Source material:
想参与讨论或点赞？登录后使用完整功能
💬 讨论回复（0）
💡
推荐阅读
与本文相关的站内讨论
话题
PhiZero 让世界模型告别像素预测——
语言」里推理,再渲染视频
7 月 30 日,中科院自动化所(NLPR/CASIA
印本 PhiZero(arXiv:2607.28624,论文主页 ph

What the exercise asks: Check each line above for the string "PhiZero" and copy every line that has it.

Output for this exercise:
PhiZero 让世界模型告别像素预测——
印本 PhiZero(arXiv:2607.28624,论文主页 ph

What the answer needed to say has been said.